Bayangkan ketika kamu sedang berjalan tiba-tiba disiuli dengan komentar genit menusuk telinga. "Hai cewek..pstt" "Kiw-kiw" "duh, sini sama abang!". Perasaan nyaman seketika sirna, digantikan rasa malu dan terintimidasi. Itulah catcalling, "hadiah" tak diundang yang mewarnai jalanan. Di balik tembok budaya santun Surakarta, catcalling bagaikan luka yang menganga.
Dalam ajaran agama Islam, Allah Swt. telah memerintahkan umat Islam agar senantiasa berlaku adil dalam segala hal, tanpa memandang golongan, kerabat atau agama yang dipeluknya. Dalam perintah mengedepankan keadilan ini diiringi dengan berbuat baik (ihsan) kepada sesama. Maksud ihsan di sini bukan hanya tindakan baik, tapi juga lebih dari sekadar melakukan kebaikan berupa pemberian materi, tapi juga disertai dengan adab, toleransi, tepo seliro, dan sejenisnya.
Allah Swt. menyampaikan perintah berbuat adil dan ihsan ini dalam Surat al- Nahl [16] ayat 90 sebagai berikut:
اِنَّ اللهَ يَأْمُرُ بِالْعَدْلِ وَالْاِحْسَانِ وَاِيْتَاۤئِ ذِى الْقُرْبٰى وَيَنْهٰى عَنِ الْفَحْشَاۤءِ وَالْمُنْكَرِ وَالْبَغْيِ يَعِظُكُمْ لَعَلَّكُمْ تَذَكَّرُوْنَ
Artinya, "Sesungguhnya Allah menyuruh (kamu) berlaku adil dan berbuat kebajikan, memberi bantuan kepada kerabat, dan Dia melarang (melakukan) perbuatan keji, kemungkaran, dan permusuhan.
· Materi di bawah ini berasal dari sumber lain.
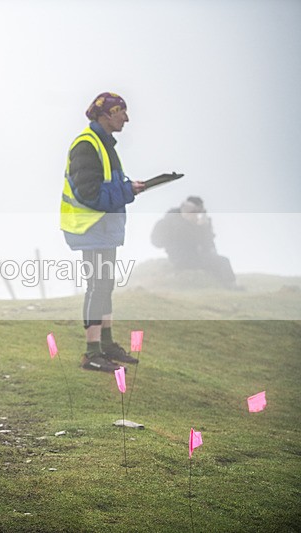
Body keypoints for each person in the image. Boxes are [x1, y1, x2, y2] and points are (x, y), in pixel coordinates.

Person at [60, 92, 146, 373]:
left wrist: (127, 187)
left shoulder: (103, 144)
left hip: (102, 229)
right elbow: (90, 193)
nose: (127, 118)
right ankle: (91, 353)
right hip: (90, 228)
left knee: (105, 284)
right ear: (106, 114)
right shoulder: (87, 145)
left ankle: (106, 346)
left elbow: (103, 185)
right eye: (122, 111)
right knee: (97, 286)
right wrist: (127, 190)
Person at [151, 196, 236, 287]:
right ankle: (230, 286)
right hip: (181, 258)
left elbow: (208, 246)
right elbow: (156, 241)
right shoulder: (171, 221)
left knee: (218, 261)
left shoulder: (198, 224)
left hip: (195, 256)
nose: (195, 214)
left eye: (198, 211)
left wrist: (204, 227)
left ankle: (224, 286)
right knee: (222, 261)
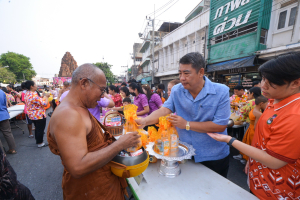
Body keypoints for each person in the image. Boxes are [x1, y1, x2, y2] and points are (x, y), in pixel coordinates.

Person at [207, 53, 300, 199]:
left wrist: (230, 140)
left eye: (271, 82)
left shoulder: (295, 115)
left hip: (278, 189)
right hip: (259, 179)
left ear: (295, 83)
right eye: (263, 79)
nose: (263, 85)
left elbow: (274, 162)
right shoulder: (274, 100)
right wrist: (252, 160)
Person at [47, 64, 140, 199]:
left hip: (102, 185)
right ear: (84, 83)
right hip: (89, 192)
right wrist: (120, 145)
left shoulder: (80, 108)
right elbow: (78, 167)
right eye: (101, 90)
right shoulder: (68, 115)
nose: (103, 95)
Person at [136, 52, 231, 177]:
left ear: (201, 72)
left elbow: (219, 126)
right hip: (185, 153)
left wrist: (186, 124)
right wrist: (145, 121)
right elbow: (165, 110)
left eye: (186, 73)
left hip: (214, 155)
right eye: (180, 73)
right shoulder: (177, 90)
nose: (182, 78)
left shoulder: (221, 91)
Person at [239, 95, 268, 163]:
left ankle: (245, 159)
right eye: (266, 104)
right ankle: (249, 161)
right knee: (252, 146)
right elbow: (256, 127)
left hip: (249, 129)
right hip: (254, 131)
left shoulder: (253, 110)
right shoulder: (259, 114)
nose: (267, 106)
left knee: (247, 143)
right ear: (261, 104)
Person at [24, 81, 49, 147]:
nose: (36, 85)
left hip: (32, 115)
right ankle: (40, 143)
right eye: (35, 84)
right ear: (31, 86)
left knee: (37, 128)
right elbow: (45, 104)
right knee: (40, 129)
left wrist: (42, 97)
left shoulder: (27, 93)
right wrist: (46, 97)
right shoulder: (33, 95)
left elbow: (36, 102)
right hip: (39, 115)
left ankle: (38, 141)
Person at [0, 89, 17, 154]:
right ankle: (12, 149)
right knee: (8, 132)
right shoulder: (1, 92)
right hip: (4, 114)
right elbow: (6, 103)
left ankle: (2, 154)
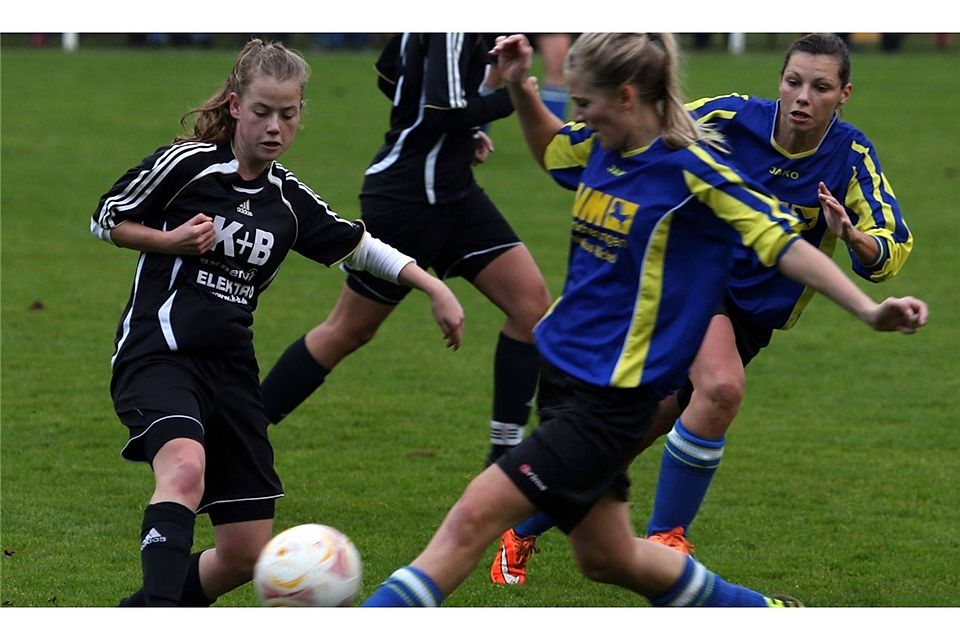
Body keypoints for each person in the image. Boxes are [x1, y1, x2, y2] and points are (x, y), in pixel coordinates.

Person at [360, 33, 926, 607]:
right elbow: (555, 152)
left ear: (626, 97)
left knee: (465, 524)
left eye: (584, 104)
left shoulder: (693, 170)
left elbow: (786, 243)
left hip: (608, 395)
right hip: (570, 379)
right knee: (610, 557)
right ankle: (757, 609)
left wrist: (867, 305)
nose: (577, 116)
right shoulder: (610, 148)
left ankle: (663, 534)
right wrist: (521, 90)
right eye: (793, 81)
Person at [90, 39, 463, 607]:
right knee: (185, 470)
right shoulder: (188, 165)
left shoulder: (286, 200)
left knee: (245, 552)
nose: (274, 127)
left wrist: (433, 285)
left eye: (287, 115)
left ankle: (136, 613)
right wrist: (168, 241)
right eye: (262, 111)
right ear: (236, 105)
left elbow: (358, 245)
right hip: (159, 353)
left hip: (232, 372)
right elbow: (106, 217)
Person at [260, 33, 552, 468]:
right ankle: (238, 433)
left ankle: (503, 460)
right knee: (347, 331)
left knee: (531, 307)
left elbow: (390, 74)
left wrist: (461, 133)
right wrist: (512, 96)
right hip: (407, 199)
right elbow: (441, 110)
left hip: (453, 194)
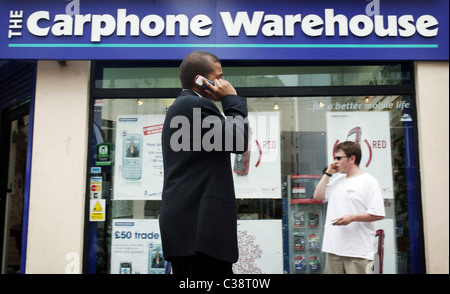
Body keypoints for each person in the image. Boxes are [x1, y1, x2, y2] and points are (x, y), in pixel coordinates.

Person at [159, 51, 249, 274]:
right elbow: (239, 140)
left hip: (192, 230)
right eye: (218, 77)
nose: (224, 83)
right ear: (201, 80)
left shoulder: (186, 106)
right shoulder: (193, 106)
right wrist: (231, 100)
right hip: (197, 231)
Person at [313, 141, 385, 274]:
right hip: (334, 248)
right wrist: (328, 174)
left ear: (352, 159)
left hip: (357, 251)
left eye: (339, 158)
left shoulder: (369, 182)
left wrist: (352, 217)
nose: (335, 162)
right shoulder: (338, 180)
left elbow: (378, 213)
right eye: (334, 158)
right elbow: (318, 196)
Dia memberi pengajaran kepadamu agar kamu dapat mengambil pelajaran" (QS al-Nahl [16] ayat 90).
Islam memandang catcalling sebagai perbuatan yang tidak memoderasi gender dan wujud lunturnya nilai hamblumminannas. Dimana Perempuan juga memiliki Hak untuk aman dan bebas dari rasa terintimidasi akan tetapi mereka kaum (bringasan) memperkosa hak tersebut secara tidak langsung serta Catcalling menciptakan atmosfer ketakutan dan ketidaknyamanan bagi perempuan di ruang publik. Lebih dari itu, catcalling merupakan sebuah bentuk pelecehan yang merendahkan martabat perempuan. Tubuh perempuan diobjektifikasi, direduksi menjadi komoditas seksual semata. Pandangan ini bertentangan dengan ajaran Islam rahmatan lil 'alamin yang menekankan kesetaraan gender dan kehormatan manusia karena hal tersebut sudah ada Ketika zaman Rasulullah saw.
Fenomena catcalling tak lepas dari akar budaya patriarki yang mengakar kuat dalam masyarakat. Kultur yang memosisikan laki-laki sebagai pihak dominan dan perempuan sebagai subordinat. Budaya ini memicu anggapan bahwa perempuan "pantas" mendapatkan komentar dan rayuan tak senonoh di ruang publik.
Melawan catcalling berarti melawan budaya patriarki. Perlu adanya edukasi dan kesadaran kolektif bahwa catcalling bukan lelucon, melainkan bentuk pelecehan yang tak tertoleransi. Marilah bersama-sama menentang sekecilpun catcalling, Wujudkan Surakarta yang aman dan nyaman, di mana setiap langkah terasa dihargai, bukan dilecehkan. Menebar kesadaran bahwa perempuan berhak atas rasa aman dan dihormati di ruang publik. Catcalling bukan budaya, tapi dosa. Lawan!
HIDUP PEREMPUAN YANG MELAWAN!!!!!!!!!!